Skip every line before the one containing "bowl: present [283,783,626,908]", then copy that line and the rest of the entries below exactly, through the last line.

[[ Listed entries open ]]

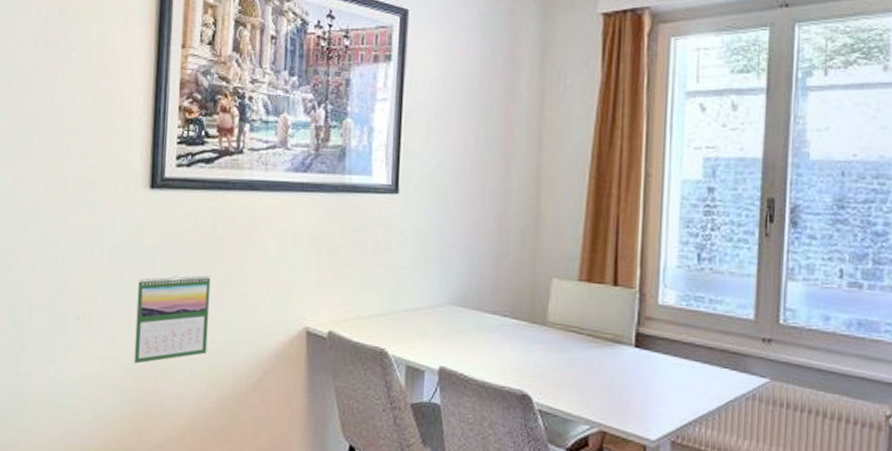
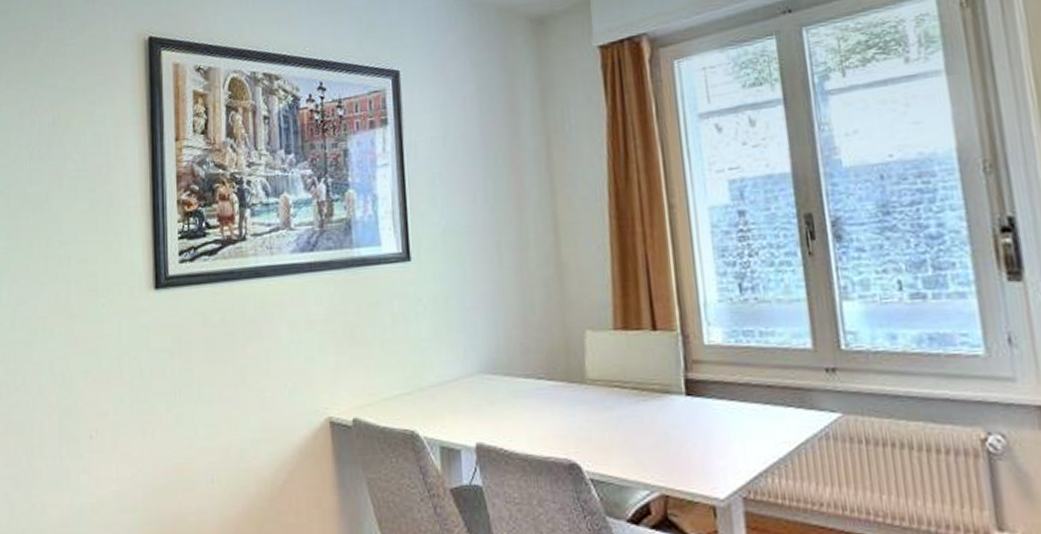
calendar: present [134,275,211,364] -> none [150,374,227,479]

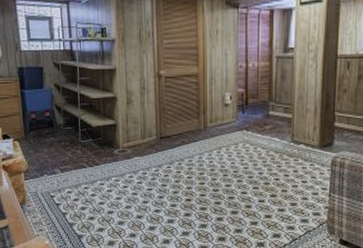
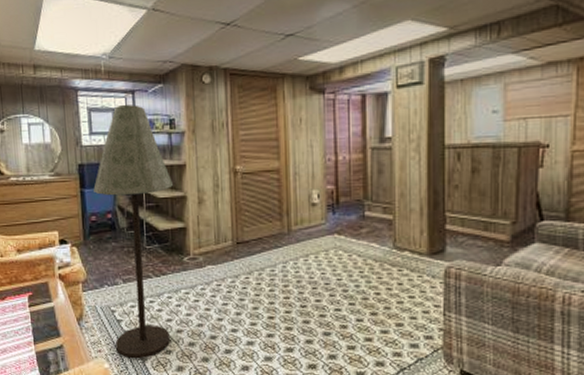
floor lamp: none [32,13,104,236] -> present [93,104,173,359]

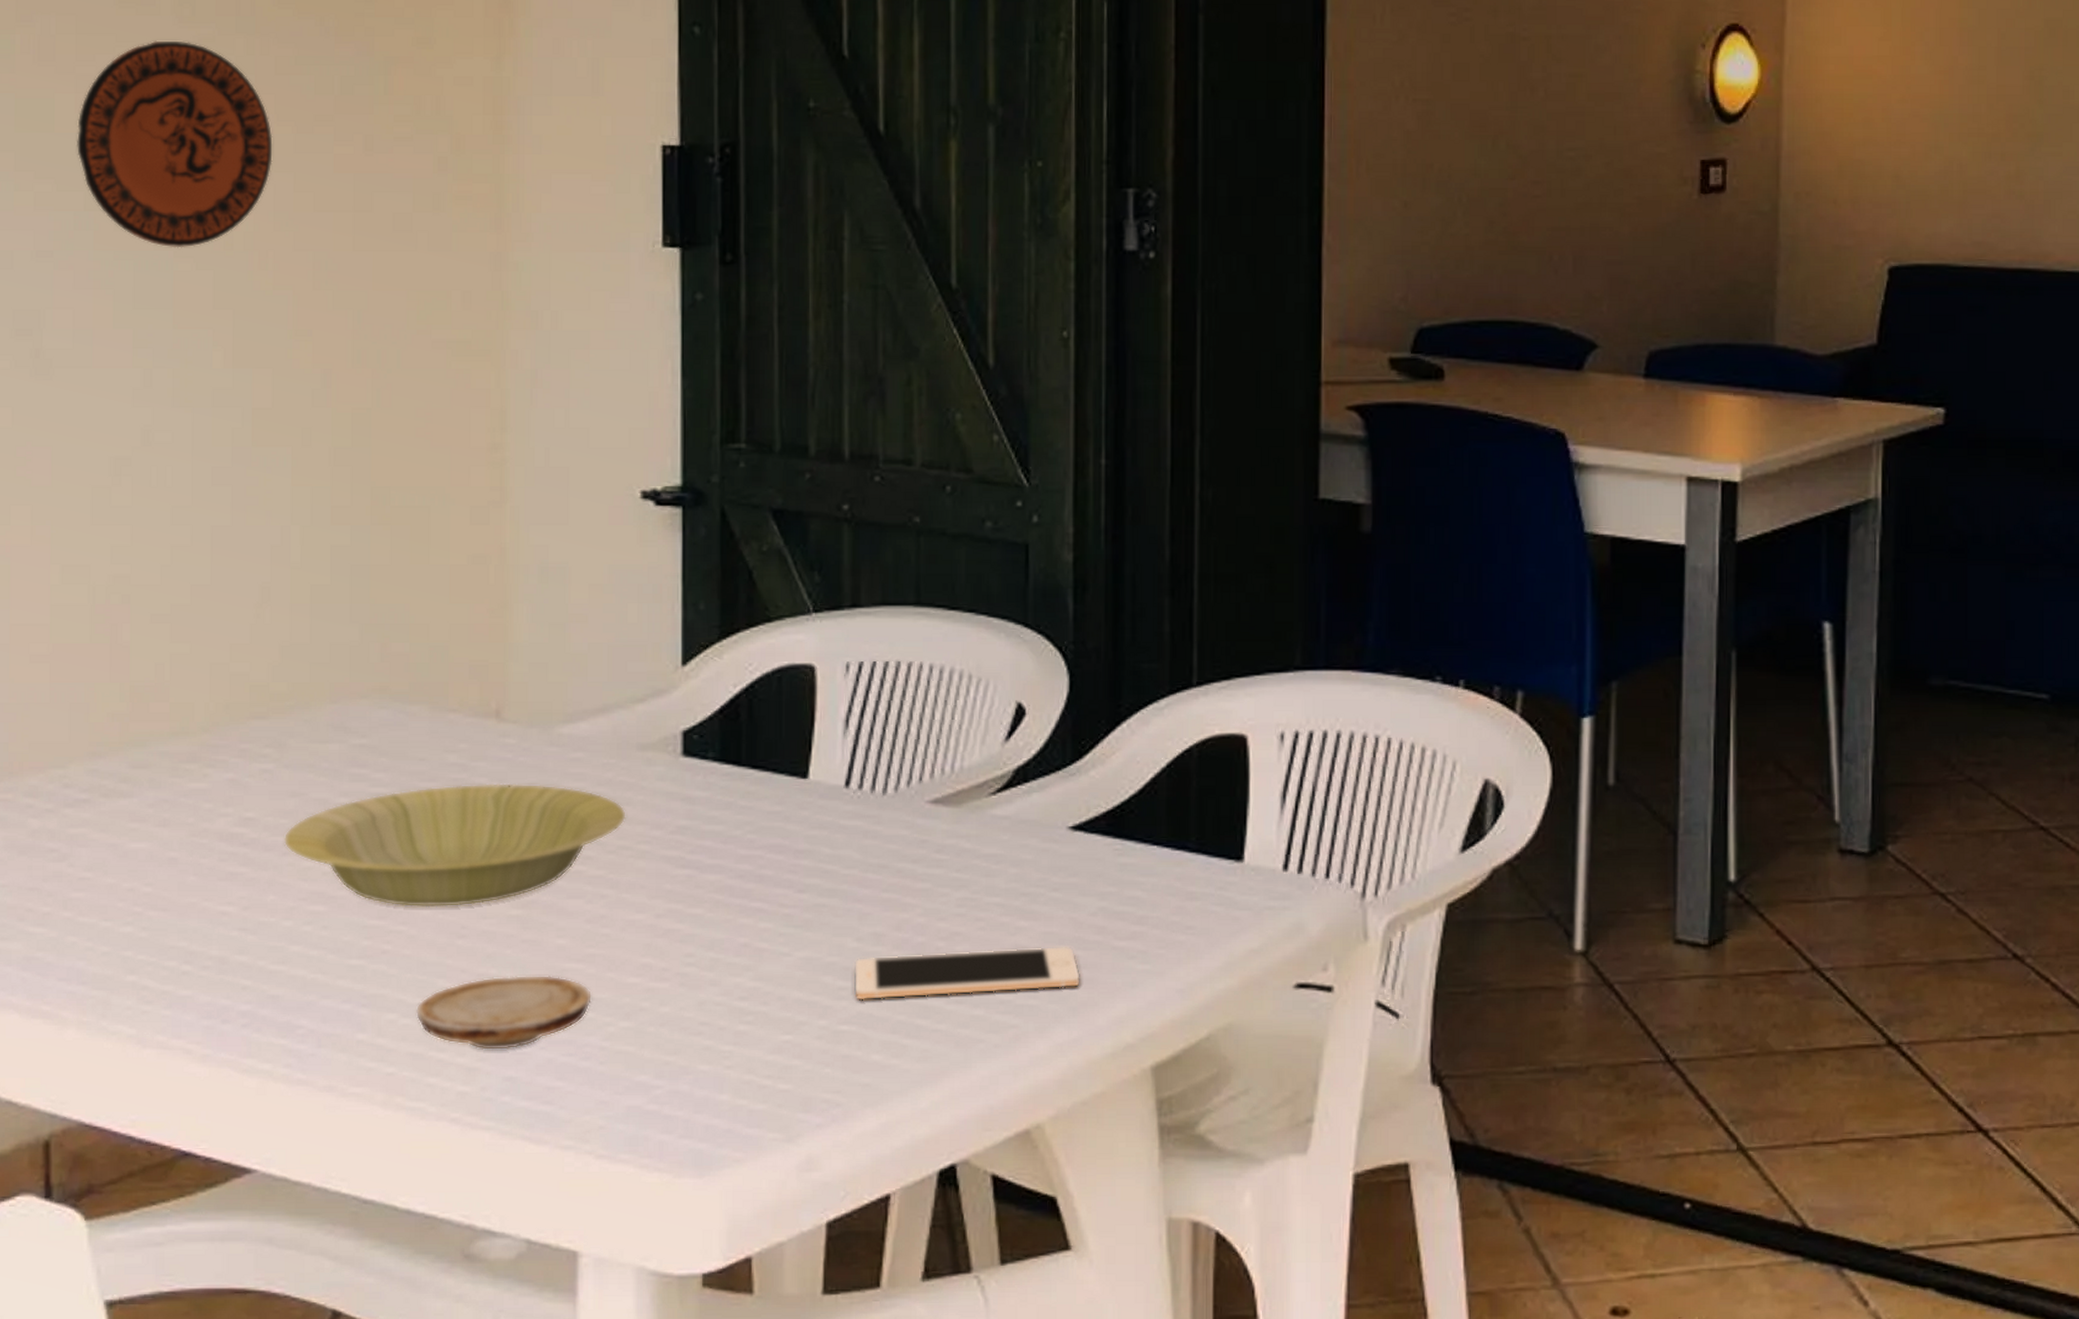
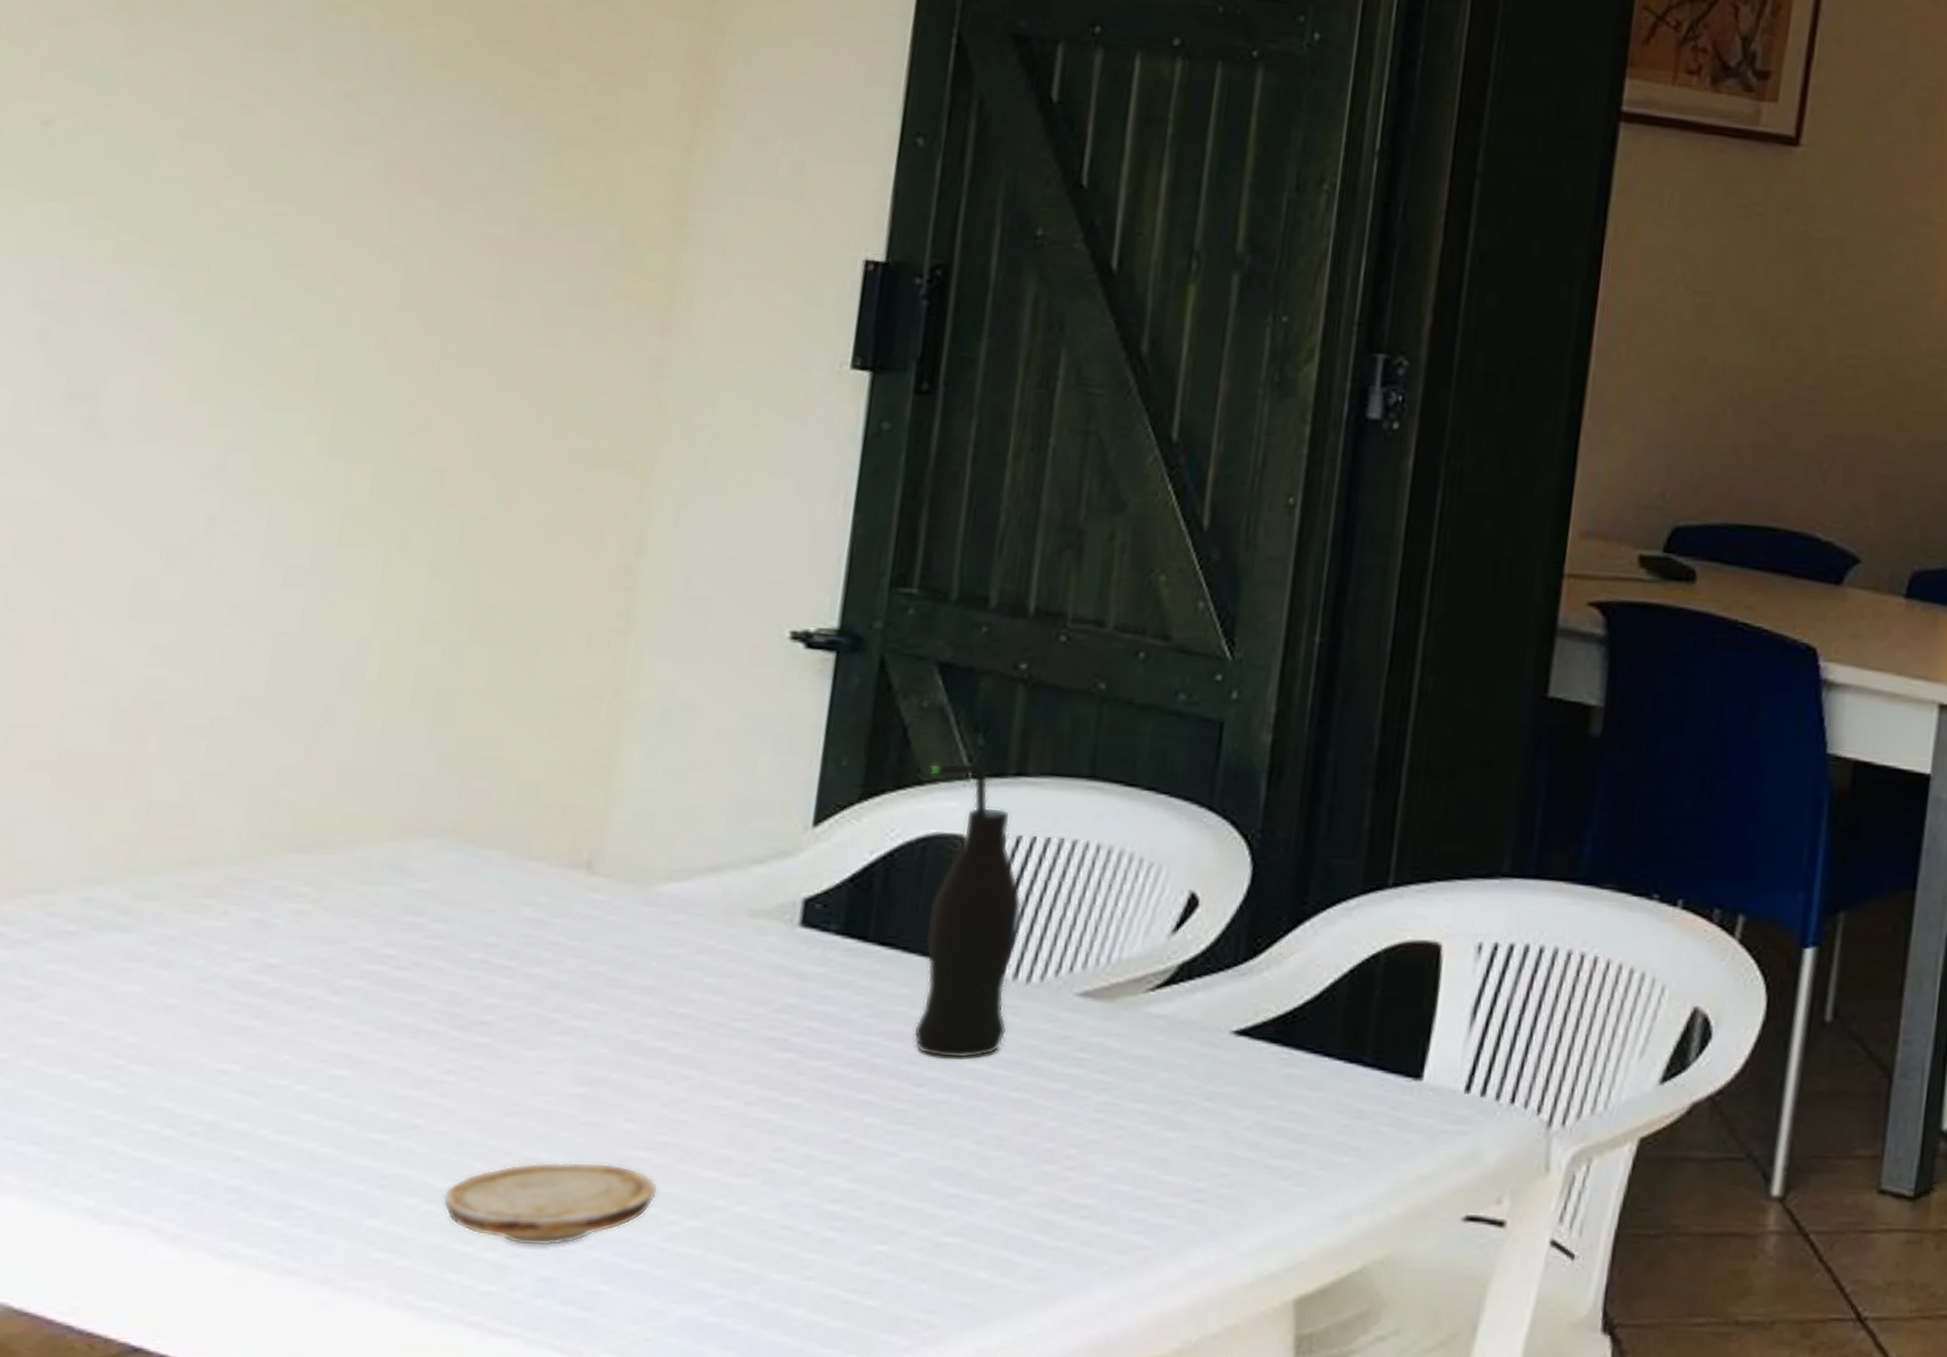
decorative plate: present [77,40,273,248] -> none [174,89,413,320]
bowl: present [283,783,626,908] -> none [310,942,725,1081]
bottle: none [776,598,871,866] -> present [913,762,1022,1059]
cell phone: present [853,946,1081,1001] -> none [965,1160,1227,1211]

[[ Listed entries closed ]]

# Solution for this problem
bowl: present [283,783,626,908] -> none [310,942,725,1081]
bottle: none [776,598,871,866] -> present [913,762,1022,1059]
cell phone: present [853,946,1081,1001] -> none [965,1160,1227,1211]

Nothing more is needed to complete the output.